Hezbollah’s recent military exercise in the south provoked criticism and condemnation from opposition forces including the National Bloc. Michel Helou, the party’s secretary-general gave his thoughts on the maneuvers and discussed what should be the proper alternative for Lebanon. “Our position is the military demonstrations clearly shows that Hezbollah is a threat to the sovereignty of the Lebanese state. It violates the monopoly of weapons that belong to the legitimate state.”
These operations in the south are not a new phenomenon. Hezbollah has mobilized its forces to demonstrate its power in the wake of either threats from Israel or to remind local opponents not to cross its authority. People in Lebanon are constantly on edge and fear the outbreak of additional violence. Lebanon’s international partners like the United Nations have put forward proposals to end the phase of hostilities through resolutions 1559 and 1701. UNSC Resolution 1701 was written and released on August 11, 2006, with a clear road map for peace in the Levant-Mediterranean region:
“This resolution calls for the full cessation of hostilities, the deployment of Lebanese forces to Southern Lebanon, parallel withdrawal of Israeli forces behind the Blue Line, strengthening the UN force (UNIFIL) to facilitate the entry of Lebanese Forces in the region and the establishment of a demilitarized zone between the Blue Line and the Litani River.”
Helou said the National Bloc respects this UN resolution and wants to see its implementation. “We also demand the application of all UN resolutions 1559 and 1701. On top of that, Hezbollah today is trying to escape the problems that are affecting the Lebanese people. Starting with the socio-economic collapse because they are not able to deal with that. This demonstration is another attempt at reclaiming their lost legitimacy as the resistance.”
It is a curious thing to see Hezbollah parading around with heavy weapons and soldiers while the people of Lebanon still live in increasingly worse conditions. The power Hezbollah holds is at this point extremely hollow. It does not impress most Lebanese. Rather, seeing a display of militarization when the region is calming down emits signals of weakness, not strength. In the recent weeks, the Arab League re-invited Syria and its leader Bashar al Assad back to the organization. Years of bloodshed caused by a Syrian government crackdown on protesters in 2011 forced Damascus out of the league. Now, there is a new approach from both Syria (a Hezbollah ally) and the Arab world that wants to focus on development and avoid war.

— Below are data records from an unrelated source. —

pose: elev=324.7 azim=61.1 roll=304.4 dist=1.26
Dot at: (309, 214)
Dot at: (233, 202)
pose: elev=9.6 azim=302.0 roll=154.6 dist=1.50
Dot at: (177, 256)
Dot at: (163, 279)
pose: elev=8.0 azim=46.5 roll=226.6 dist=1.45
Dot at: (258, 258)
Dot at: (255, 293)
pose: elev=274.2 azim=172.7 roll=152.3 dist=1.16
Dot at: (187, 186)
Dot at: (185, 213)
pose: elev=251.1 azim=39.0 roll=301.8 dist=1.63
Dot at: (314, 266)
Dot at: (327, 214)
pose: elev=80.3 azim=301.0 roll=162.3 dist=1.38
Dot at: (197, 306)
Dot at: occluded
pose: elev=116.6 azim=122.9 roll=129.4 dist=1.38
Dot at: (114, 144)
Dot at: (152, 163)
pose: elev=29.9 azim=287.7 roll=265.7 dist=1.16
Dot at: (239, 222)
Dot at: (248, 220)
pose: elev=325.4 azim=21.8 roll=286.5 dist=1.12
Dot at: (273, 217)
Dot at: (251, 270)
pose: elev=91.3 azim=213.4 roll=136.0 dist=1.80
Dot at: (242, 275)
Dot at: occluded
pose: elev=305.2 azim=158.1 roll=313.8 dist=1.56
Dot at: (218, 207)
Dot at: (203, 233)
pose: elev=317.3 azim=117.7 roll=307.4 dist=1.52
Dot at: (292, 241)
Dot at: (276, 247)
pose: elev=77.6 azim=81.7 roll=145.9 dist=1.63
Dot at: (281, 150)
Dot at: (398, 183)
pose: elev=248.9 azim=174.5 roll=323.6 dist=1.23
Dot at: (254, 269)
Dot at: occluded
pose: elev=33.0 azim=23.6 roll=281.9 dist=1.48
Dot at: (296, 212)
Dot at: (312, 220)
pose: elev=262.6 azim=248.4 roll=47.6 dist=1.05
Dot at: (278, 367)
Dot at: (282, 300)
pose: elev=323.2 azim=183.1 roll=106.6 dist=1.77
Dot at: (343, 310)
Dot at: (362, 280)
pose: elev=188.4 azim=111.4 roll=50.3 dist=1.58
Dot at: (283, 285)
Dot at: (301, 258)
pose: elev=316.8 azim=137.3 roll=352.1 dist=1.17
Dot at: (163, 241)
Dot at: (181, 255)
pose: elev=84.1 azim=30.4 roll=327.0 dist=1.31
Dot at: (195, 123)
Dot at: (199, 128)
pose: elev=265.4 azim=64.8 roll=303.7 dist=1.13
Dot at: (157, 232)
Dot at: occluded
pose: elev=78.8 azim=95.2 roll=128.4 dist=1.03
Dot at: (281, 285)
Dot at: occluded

This maybe putting Hezbollah in an awkward situation. From its inception, it sold itself as a resistance movement waging a fight against Israeli occupation in the south, but also a group that represents the disenfranchised Shia Muslim community (a historically neglected community). It fought off the Israeli occupation when the Lebanese army didn’t. It provided social services when the state was non-existent. But these were temporary measures that are less relevant today.
Now, however, the people of Lebanon are searching for something more than a resistance. If the resistance Hezbollah speaks of is about building a state with normal institutions, no one in Lebanon would object. But today, the situation is that the presence of Hezbollah as paramilitary group is endangering Lebanon’s fate and circumvents the government’s legal mandate. As part of its principles, the National Bloc is calling for a secular state where every citizen enjoys the same rights and responsibilities regardless of sect.
Nevertheless, calls for a state over militias by individual politicians are not enough to make it happen. But the momentum is certainly there to pursue it until the end. Otherwise, there will be an atmosphere of more division, anger, and resentment among the Lebanese people. This is where the leaders must step up and use their influence to remind all Lebanese that opposing a party does not equal animosity toward a fellow Lebanese from a different sect. Lebanon’s social cohesion must come first, which must be preserved by the national security forces and the rule of law.